In the entries below, find the line with "Department of Veterans Affairs" and the line with "MARAGAKIS, Lisa, MD". Print those two and everything between them exactly, and nothing else.

-------

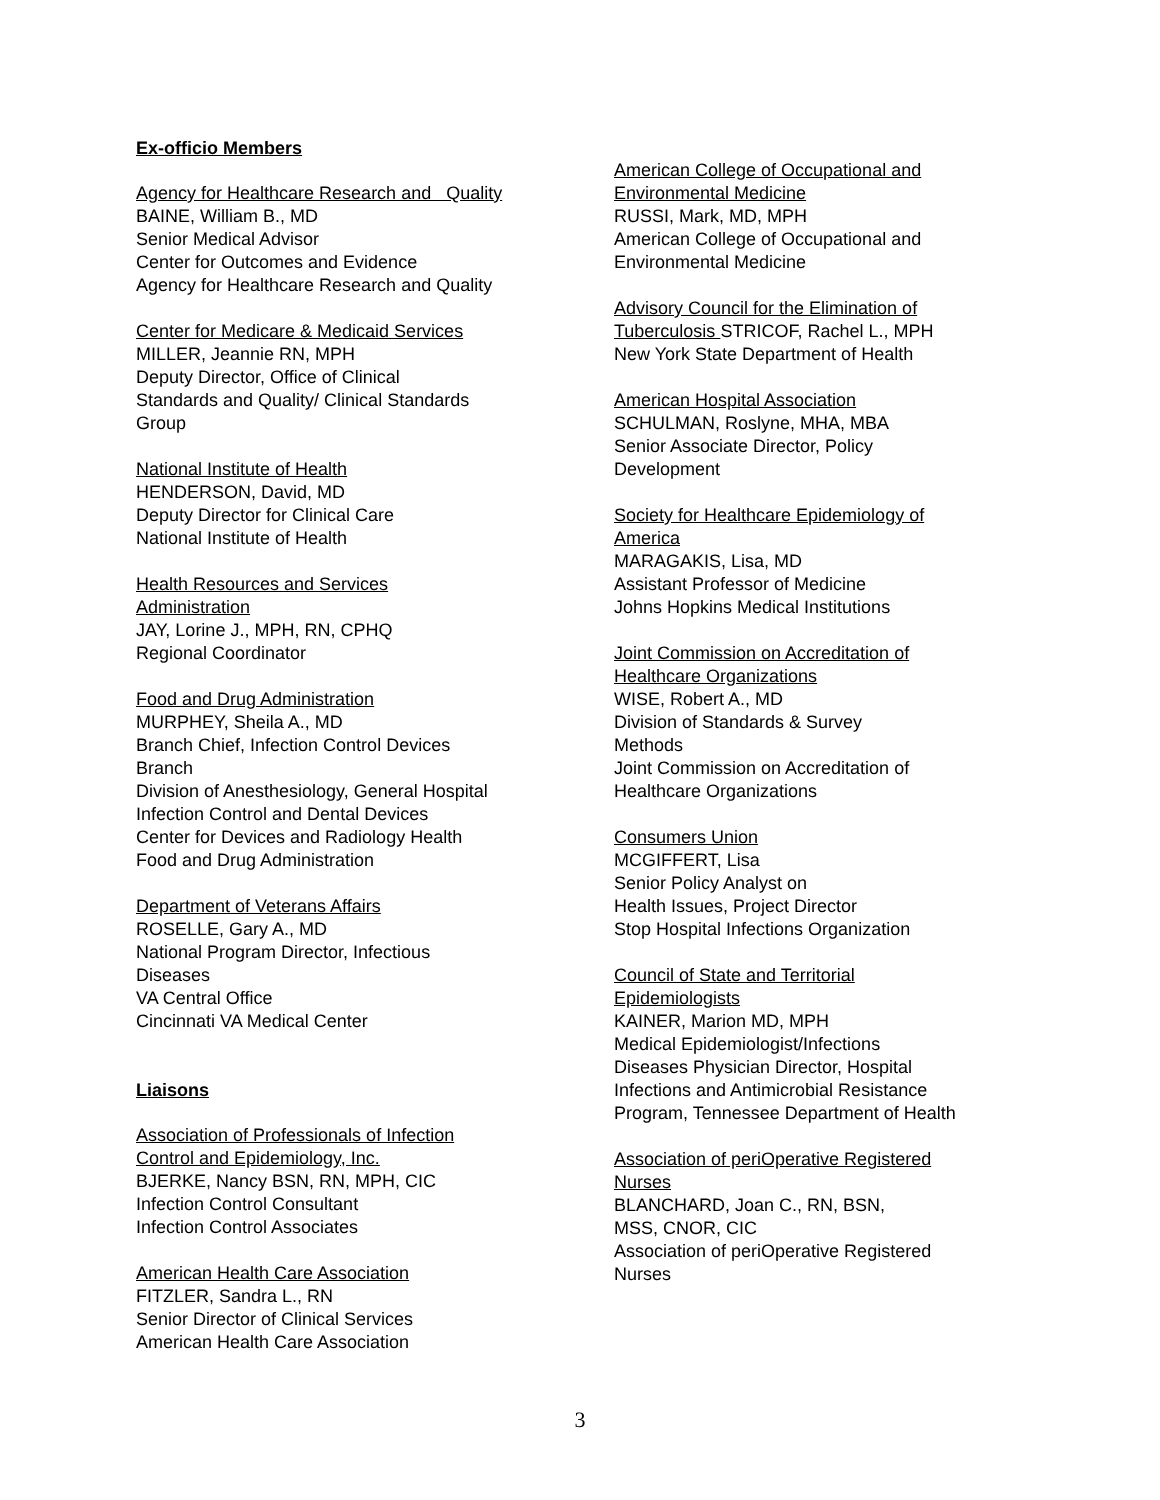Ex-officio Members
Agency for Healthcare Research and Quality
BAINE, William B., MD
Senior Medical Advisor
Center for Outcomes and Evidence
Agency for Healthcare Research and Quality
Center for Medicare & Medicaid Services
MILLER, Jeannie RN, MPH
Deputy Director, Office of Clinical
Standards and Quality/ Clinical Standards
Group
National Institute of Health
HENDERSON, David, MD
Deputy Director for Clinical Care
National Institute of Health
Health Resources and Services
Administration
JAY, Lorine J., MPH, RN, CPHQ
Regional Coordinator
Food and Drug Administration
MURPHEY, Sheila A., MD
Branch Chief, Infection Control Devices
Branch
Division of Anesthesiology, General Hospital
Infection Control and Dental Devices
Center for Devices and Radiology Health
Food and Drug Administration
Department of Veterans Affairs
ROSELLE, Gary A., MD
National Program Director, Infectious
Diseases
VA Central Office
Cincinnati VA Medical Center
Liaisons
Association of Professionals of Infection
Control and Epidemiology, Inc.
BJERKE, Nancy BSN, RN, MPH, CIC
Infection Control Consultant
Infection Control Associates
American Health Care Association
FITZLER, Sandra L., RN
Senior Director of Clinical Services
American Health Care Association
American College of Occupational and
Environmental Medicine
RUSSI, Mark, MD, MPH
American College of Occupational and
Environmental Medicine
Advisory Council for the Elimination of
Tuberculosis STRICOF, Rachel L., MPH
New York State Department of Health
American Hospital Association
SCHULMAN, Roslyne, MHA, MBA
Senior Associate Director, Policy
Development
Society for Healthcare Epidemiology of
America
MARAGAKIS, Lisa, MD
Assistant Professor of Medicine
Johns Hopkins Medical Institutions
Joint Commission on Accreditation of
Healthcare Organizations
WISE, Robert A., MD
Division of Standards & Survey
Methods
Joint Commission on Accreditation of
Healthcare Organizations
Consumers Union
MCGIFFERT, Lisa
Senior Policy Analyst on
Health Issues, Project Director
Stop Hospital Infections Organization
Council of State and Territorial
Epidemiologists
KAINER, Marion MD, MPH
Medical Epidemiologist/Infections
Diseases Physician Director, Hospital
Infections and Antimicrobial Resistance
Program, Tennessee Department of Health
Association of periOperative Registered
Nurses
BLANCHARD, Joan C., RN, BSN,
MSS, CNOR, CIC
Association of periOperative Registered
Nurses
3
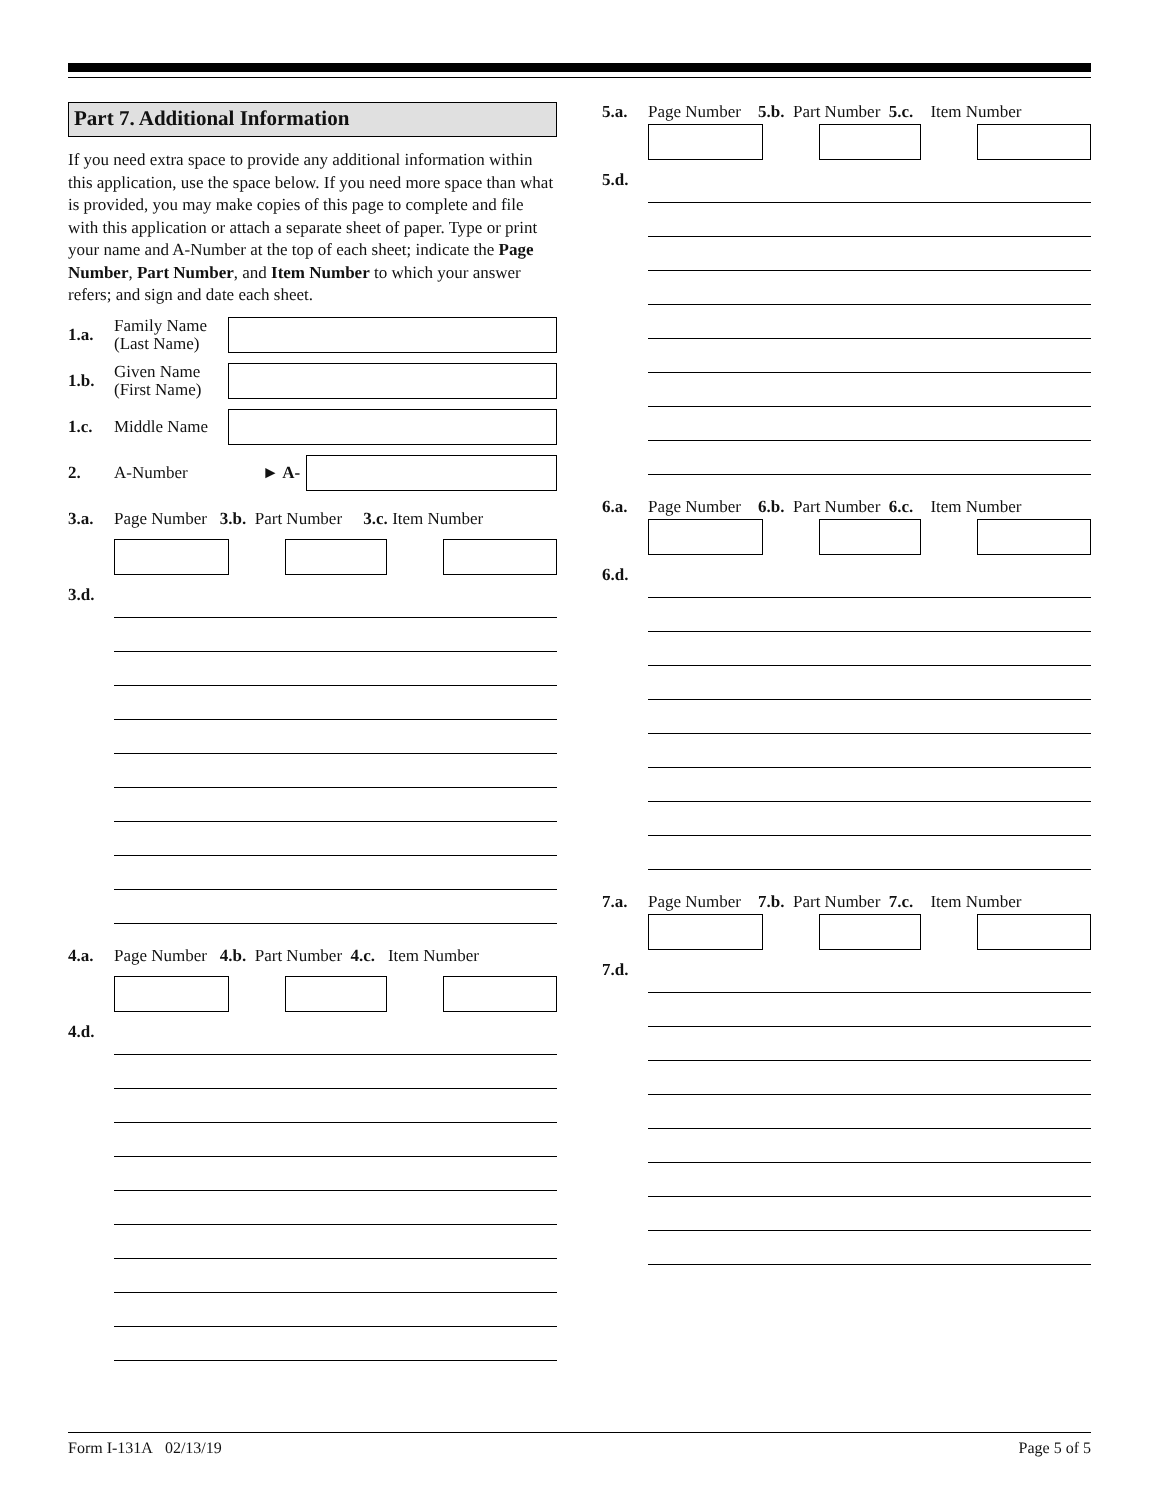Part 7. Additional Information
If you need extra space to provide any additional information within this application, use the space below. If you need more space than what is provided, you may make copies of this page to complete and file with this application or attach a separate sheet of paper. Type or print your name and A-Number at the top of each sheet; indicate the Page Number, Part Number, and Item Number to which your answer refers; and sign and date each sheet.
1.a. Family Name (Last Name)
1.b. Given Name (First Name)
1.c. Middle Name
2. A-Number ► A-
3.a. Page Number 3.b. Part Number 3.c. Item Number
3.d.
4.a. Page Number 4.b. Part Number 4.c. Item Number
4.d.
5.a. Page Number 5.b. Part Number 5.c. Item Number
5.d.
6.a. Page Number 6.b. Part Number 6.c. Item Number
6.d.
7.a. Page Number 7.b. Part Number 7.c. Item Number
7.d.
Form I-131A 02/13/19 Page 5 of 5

-------

◆ **Solution for this problem**:
Department of Veterans Affairs
ROSELLE, Gary A., MD
National Program Director, Infectious
Diseases
VA Central Office
Cincinnati VA Medical Center
Liaisons
Association of Professionals of Infection
Control and Epidemiology, Inc.
BJERKE, Nancy BSN, RN, MPH, CIC
Infection Control Consultant
Infection Control Associates
American Health Care Association
FITZLER, Sandra L., RN
Senior Director of Clinical Services
American Health Care Association
American College of Occupational and
Environmental Medicine
RUSSI, Mark, MD, MPH
American College of Occupational and
Environmental Medicine
Advisory Council for the Elimination of
Tuberculosis STRICOF, Rachel L., MPH
New York State Department of Health
American Hospital Association
SCHULMAN, Roslyne, MHA, MBA
Senior Associate Director, Policy
Development
Society for Healthcare Epidemiology of
America
MARAGAKIS, Lisa, MD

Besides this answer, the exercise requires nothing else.